Instructions to follow> Count the lines below containing "oder". Number only.
Segment Start: Data
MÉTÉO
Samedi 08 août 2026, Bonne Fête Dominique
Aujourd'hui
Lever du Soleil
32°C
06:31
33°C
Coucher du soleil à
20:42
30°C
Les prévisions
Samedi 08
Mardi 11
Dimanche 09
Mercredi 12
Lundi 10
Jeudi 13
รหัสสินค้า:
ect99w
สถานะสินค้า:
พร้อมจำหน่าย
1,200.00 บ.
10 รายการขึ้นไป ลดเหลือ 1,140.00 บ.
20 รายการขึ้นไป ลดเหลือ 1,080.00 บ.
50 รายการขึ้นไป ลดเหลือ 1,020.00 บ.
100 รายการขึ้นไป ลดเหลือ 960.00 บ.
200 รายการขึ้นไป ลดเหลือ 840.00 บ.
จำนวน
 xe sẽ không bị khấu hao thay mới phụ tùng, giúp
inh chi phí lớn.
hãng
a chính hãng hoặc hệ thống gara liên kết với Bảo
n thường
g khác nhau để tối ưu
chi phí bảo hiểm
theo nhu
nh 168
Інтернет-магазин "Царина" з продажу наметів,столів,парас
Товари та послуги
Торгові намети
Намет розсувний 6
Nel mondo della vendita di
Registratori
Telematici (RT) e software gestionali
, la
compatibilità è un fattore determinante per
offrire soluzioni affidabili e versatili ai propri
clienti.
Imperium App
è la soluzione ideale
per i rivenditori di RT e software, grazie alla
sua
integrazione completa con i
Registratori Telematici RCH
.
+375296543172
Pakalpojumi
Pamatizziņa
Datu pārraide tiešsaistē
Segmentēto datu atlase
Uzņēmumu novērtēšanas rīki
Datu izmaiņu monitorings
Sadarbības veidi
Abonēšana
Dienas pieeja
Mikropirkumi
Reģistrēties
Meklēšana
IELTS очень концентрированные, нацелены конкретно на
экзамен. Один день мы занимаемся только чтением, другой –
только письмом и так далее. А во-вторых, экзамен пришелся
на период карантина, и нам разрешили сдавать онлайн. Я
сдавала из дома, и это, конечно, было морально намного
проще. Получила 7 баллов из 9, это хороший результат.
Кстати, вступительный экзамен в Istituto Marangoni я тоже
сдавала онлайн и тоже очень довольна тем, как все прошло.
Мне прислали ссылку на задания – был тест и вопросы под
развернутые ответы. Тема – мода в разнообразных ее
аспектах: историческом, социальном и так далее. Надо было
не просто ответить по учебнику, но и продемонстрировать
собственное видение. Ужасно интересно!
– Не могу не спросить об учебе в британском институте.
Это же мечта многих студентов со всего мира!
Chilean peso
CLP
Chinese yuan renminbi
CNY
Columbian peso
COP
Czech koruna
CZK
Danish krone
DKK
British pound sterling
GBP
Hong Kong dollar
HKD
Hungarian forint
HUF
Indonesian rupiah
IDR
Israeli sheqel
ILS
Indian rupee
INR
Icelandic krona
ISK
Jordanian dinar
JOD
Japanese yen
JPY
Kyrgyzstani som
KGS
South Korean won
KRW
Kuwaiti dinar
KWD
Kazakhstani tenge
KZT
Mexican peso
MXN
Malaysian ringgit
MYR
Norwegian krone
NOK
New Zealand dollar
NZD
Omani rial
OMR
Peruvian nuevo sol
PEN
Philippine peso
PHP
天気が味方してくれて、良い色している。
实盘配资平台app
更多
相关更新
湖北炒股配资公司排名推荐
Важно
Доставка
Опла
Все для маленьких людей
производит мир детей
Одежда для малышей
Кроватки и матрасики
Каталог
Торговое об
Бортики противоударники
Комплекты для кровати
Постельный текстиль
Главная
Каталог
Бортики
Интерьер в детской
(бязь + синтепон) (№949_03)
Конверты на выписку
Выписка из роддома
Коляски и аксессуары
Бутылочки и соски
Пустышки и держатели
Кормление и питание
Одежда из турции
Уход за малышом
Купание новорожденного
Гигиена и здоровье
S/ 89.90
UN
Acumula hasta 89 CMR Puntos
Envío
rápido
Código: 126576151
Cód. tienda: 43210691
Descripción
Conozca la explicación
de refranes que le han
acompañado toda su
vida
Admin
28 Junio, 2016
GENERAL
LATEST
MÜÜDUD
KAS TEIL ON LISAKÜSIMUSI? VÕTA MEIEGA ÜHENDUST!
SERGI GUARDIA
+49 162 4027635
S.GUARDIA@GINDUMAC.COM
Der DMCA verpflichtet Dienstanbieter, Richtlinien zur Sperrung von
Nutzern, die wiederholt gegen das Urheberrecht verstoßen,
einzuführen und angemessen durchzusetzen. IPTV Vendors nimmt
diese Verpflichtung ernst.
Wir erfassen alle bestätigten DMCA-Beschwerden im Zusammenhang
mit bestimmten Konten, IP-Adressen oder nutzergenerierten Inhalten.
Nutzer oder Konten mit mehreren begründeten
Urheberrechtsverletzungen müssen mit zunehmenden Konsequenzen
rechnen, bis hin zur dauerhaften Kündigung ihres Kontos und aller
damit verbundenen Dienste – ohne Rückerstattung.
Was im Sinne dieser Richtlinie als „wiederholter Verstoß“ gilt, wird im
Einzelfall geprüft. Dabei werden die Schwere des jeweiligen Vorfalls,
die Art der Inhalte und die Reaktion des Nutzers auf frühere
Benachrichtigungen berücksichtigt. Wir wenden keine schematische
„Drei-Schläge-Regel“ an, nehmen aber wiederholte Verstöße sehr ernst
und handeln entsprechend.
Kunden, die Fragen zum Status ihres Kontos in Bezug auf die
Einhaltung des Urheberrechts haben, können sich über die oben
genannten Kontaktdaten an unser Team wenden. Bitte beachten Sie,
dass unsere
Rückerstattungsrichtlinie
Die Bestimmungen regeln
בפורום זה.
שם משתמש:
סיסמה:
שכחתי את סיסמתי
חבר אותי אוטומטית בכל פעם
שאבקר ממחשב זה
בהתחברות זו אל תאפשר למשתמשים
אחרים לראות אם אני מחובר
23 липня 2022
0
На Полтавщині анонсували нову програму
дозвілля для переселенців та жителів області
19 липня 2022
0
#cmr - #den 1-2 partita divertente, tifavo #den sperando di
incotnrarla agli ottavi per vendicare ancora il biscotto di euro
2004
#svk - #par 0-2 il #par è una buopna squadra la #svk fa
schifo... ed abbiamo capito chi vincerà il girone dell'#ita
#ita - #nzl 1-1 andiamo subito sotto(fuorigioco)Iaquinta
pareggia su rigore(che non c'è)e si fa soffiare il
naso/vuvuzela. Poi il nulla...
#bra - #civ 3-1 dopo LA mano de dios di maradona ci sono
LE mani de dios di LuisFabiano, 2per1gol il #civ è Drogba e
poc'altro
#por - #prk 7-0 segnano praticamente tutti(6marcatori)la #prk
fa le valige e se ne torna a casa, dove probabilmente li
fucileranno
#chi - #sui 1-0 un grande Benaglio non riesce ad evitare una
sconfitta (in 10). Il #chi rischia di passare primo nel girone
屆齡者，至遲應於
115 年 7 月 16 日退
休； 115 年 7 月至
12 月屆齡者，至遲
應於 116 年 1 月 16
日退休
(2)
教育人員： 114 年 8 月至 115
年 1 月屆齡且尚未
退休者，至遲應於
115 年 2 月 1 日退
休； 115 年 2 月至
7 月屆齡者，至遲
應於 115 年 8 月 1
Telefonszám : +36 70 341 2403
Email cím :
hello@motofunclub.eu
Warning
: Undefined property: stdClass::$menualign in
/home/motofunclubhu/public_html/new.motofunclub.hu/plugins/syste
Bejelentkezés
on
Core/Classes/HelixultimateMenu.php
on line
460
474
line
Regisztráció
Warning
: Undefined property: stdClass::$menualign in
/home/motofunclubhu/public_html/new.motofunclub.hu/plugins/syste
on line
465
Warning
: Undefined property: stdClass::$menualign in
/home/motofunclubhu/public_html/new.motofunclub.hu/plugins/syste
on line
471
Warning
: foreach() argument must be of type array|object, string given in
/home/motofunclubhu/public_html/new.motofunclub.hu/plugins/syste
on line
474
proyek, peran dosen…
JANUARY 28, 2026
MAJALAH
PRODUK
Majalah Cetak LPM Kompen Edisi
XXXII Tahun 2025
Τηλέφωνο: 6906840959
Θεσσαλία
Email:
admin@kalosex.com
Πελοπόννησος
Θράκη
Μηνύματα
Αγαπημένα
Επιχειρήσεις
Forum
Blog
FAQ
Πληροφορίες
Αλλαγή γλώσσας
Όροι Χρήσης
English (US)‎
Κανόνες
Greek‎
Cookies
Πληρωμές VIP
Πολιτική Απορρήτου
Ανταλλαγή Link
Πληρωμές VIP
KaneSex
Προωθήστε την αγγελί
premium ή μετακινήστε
Segment End: Data
Exercise solution> 2